Kenny Cheng-Hsiang Hsieh
Design of Communication Circuits for Side-by-Side and Stacked Chiplets
As CMOS scales deeply, conventional single-die package systems face increasing challenges in performance and cost. As a result, System-in-Package solutions, where multiple chiplets are integrated on various substrates or on tops of each other, quickly become mainstream for applications from mobile phones to supercomputers. To take full advantage of the trend, co-optimizing system demand and package technology, as well as new interface circuits bridging between chiplets are all necessary. From a system viewpoint, the interface circuits need transparency to software and minimized power, area, and latency. Here, we will give an overall view of side-by-side and stacked chiplet technologies and outline their potentials and limitations. We will explore circuit techniques for these ultrashort-haul links to overcome challenges in synchronization, interconnect routing, design reuse, and design for testability. We will also discuss a recent design example achieving high bandwidth and high energy efficiency all at once.

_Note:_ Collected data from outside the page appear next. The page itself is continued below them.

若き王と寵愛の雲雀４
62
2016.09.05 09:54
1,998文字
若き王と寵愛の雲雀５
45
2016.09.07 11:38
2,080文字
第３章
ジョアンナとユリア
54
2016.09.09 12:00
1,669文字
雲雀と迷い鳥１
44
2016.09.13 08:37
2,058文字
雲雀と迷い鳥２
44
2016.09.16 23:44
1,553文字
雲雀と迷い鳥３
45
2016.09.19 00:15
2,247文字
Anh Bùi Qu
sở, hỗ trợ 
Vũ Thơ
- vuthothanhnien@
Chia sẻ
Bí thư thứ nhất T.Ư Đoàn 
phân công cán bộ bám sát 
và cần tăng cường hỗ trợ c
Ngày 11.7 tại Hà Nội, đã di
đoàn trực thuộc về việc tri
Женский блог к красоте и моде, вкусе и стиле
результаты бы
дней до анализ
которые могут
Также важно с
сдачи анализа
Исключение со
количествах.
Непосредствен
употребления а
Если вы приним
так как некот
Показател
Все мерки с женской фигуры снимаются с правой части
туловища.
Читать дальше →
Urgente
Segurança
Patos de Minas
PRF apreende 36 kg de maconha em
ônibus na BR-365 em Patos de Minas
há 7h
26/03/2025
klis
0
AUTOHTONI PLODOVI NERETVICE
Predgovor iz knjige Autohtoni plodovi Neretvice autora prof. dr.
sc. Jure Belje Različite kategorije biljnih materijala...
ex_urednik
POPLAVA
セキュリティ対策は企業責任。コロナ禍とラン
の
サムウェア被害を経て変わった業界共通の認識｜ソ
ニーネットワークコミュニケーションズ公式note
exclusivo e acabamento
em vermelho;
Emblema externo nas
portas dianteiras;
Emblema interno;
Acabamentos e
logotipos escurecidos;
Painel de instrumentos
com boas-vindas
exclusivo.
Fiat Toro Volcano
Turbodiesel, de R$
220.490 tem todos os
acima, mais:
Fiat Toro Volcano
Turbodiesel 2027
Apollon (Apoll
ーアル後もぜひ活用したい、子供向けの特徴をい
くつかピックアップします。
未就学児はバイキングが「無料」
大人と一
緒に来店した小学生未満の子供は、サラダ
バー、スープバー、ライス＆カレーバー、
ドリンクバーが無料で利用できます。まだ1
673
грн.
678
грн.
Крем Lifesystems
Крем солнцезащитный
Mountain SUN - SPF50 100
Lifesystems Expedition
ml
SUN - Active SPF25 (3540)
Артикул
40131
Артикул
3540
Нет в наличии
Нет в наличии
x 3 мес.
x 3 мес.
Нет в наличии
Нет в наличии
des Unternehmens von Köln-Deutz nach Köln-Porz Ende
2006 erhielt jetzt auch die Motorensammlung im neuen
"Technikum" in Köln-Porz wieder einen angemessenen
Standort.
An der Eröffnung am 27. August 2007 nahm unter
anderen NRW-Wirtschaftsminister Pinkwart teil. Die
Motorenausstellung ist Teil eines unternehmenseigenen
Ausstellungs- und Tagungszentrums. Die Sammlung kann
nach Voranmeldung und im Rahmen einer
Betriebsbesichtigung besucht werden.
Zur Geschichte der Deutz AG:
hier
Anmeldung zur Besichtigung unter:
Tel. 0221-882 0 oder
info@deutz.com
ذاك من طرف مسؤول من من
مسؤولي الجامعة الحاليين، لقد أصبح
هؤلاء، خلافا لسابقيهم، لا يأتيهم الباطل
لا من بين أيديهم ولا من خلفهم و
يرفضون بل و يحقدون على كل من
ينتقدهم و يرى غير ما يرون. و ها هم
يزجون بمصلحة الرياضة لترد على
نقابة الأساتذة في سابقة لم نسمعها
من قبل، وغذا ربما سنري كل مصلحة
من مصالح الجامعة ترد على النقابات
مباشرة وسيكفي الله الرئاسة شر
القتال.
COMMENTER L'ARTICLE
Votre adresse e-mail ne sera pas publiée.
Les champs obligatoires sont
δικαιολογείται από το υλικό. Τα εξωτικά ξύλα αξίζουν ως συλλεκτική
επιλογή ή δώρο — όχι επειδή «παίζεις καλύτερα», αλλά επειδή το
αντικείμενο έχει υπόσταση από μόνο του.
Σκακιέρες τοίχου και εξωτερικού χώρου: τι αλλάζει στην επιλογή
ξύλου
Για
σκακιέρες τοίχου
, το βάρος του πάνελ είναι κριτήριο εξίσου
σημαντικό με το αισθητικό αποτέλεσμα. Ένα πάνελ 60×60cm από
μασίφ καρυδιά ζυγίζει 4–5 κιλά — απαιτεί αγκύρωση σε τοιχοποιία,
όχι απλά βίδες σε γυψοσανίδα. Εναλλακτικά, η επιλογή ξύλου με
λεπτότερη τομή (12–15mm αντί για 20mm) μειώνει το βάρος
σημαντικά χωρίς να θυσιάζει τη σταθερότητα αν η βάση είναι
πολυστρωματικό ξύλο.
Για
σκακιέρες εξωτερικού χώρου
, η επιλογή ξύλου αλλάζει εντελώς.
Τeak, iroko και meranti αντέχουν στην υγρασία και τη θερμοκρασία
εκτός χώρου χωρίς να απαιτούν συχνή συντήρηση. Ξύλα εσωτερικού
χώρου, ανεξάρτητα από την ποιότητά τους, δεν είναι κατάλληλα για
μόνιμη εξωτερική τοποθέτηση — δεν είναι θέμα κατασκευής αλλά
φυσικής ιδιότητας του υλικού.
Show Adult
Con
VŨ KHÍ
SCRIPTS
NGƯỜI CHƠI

A 40nm 64Kb 56.67TOPS/W Read-Disturb-Tolerant Compute-in-Memory/Digital RRAM Macro with Active-Feedback-Based Read and In-Situ Write Verification
J-H. Yoon, M. Chang, W-S. Khwa, Y-D. Chih, M-F. Chang, A. Raychowdhury
As memory-centric workloads continue to gain momentum, technology solutions that provide higher on-die memory capacity/bandwidth can provide salability beyond SRAM. Resistive RAM (RRAM) owing to higher bit-density, CMOS process/voltage compatibility, nano-second read and non-volatility has emerged as a promising candidate. In spite of early prototypes, several technology challenges remain, and need to be addressed through circuit-technology co-design. This paper presents a 64Kb RRAM macro supporting a programmable number of row-accesses to enable vector-matrix multiplication for a target algorithm-level inference-accuracy, voltage-based read with active feedback, advancing the state-of-the-art current-based read, targeted for the low ratio between the high-resistance-state and low-resistance-state in typical RRAM, read-disturb tolerance under RRAM drift, through embedded read-disturb monitor and write-back and in-situ write verification to enable a tight resistance distribution.